Für Freiberufler und Selbstständige

Die neu gegründete Ammersee Denkerhaus eG bietet ihnen Büroräume zum Arbeiten.

Laut Studien arbeitet in Deutschland jeder Dritte ganz oder teilweise von zu Hause aus. Oft fehlt in den eigenen vier Wänden jedoch die nötige Konzentration oder ein geregelter Arbeitsablauf.

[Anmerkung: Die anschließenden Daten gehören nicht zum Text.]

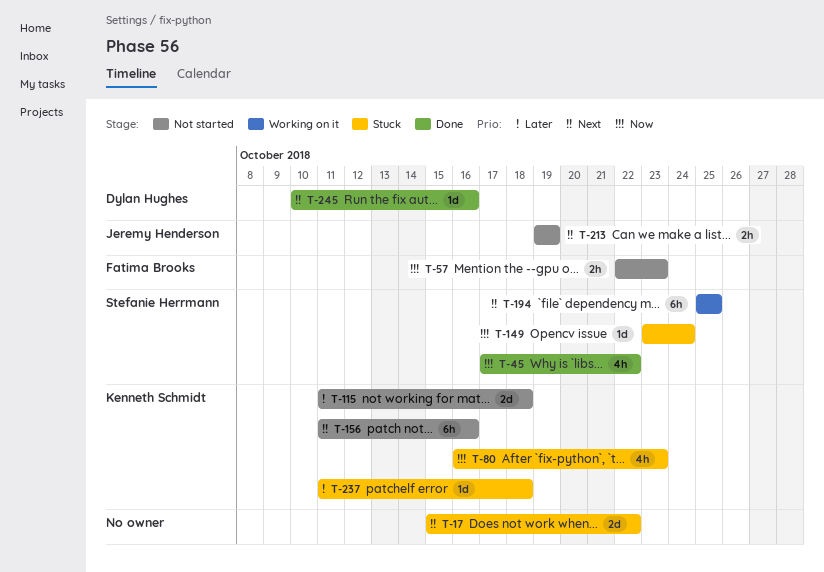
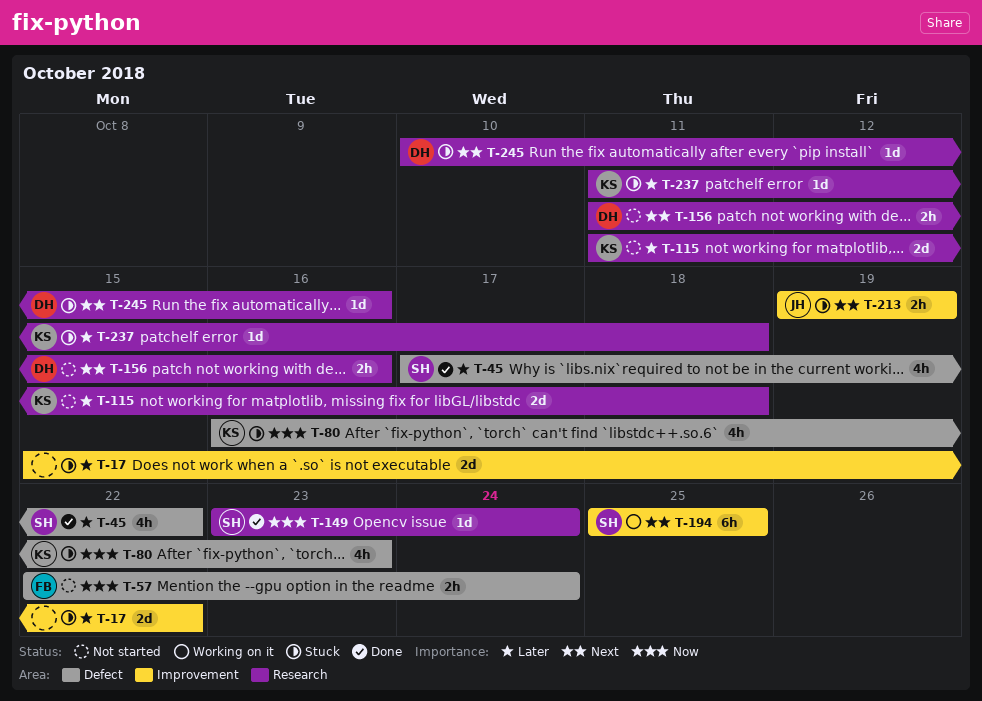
T-17, priority: Next -> Later
T-45, priority: Now -> Later
T-57, due: Oct 23 -> Oct 24
T-149, status: Stuck -> Done
T-156, owner: Kenneth Schmidt -> Dylan Hughes
T-156, estimate: 6h -> 2h
T-213, status: Not started -> Stuck
T-245, status: Done -> Stuck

Ein Büro in einer Gewerbeimmobilie kann oder will sich jedoch nicht jeder leisten. Hier kommt die Entwicklung zur Shareconomy ins Spiel – also Teilen statt Haben. Es entstehen immer mehr gemeinschaftlich genutzte Arbeitsräume – neudeutsch „Co-Working Spaces“. Verbreitet ist das Konzept in Großstädten wie Berlin und München. Seit Kurzem gibt es aber auch in Dießen am Ammersee Gemeinschaftsbüros: die Räume der Ammersee Denkerhaus eG. Hans-Peter Sander, ein Mitbegründer der Genossenschaft, hatte in seinem Lokalpolitik-Blog die Idee aufgeworfen, Gemeinschaftsarbeitsplätze in Dießen aufzubauen. Marc Schlüpmann, der jetzige Vorstandsvorsitzende der Genossenschaft, war sofort überzeugt davon. Er gehörte zu den rund 600 Freiberuflern im Ort, die nicht täglich nach München müssen und von zu Hause aus arbeiteten. Der IT-Berater und Anwendungsentwickler war ohnehin auf der Suche nach geregelten Arbeitszeiten und einem kollegialen Umfeld. Oft ist aber auch das Bedürfnis nach einem repräsentativen Büro der Grund dafür, vom Heimarbeitsplatz auf ein Gemeinschaftsbüro umzusteigen: „Wenn der Kunde plötzlich vorschlug, in meinem Büro vorbeizukommen, habe ich bereits Schweißausbrüche bekommen. Das Wohnzimmer ist nicht ideal und eine Gaststätte ist auch nicht immer passend für eine Besprechung“, so Schlüpmann. Bis zur Gründung der Genossenschaft im Februar dieses Jahres haben Schlüpmann und die anderen Interessenten verschiedene Rechtsformen diskutiert. „Die

Genossenschaft hat am besten zu unserem Konzept gepasst. Das Denkerhaus stellt die Büroräume zur Verfügung und fördert damit die aktuell neun Mitglieder und andere Nutzer in ihrer eigentlichen Tätigkeit“, so der Vorstandsvorsitzende. Zur Umsetzung haben Schlüpmann und sein Team zudem Fördermittel aus dem Leader-Programm der EU zur Stärkung des ländlichen Raums beantragt – mit Erfolg. Niedergelassen haben sich die Denker vom Ammersee in der ehemaligen Polizeistation. Im Großraumbüro können acht Personen arbeiten. Absolute Ruhe findet man in einem der vier Einzelbüros. Für Seminare eignet sich der zusätzliche Besprechungsraum, der für zwölf Personen Platz bietet. Mit in der Miete enthalten sind die Nutzung des Internets und des professionellen Drucksystems. Da es sich bekanntlich mit leerem Magen nicht gut arbeiten lässt, kann man sich in der Teeküche jeden Morgen stärken. Den Gewinn aus dem Verkauf des sogenannten „Charityfrühstücks“ spendet das Denkerhaus an den Verein „Zukunft für Kinder der Welt“. Mittlerweile verbringen rund zehn Freiberufler ihren Arbeitstag im Denkerhaus – vom Mediengestalter über den IT-Spezialisten

bis hin zu einem Hersteller von Schuhen für Barfußläufer. Sie teilen nicht nur die Büroräume, sondern auch ihr Wissen – spontan oder in regelmäßigen Veranstaltungen. Diese in Dießen gelebte Wirtschaft des Teilens führte sogar bereits zur Gründung einer gemeinsamen Firma von zwei Nutzern im Bereich Internetmarketing. Entgegen einem chinesischen Sprichwort ist es offensichtlich nicht nur das Glück, was sich verdoppelt, wenn man es teilt.